» **What you are asked to do**: Give the records again exactly, with every character kept.

» **Data records**:
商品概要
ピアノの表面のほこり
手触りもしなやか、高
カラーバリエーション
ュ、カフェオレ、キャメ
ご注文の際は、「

» **Solution for this problem**:
商品概要
ピアノの表面のほこり
手触りもしなやか、高
カラーバリエーション
ュ、カフェオレ、キャメ
ご注文の際は、「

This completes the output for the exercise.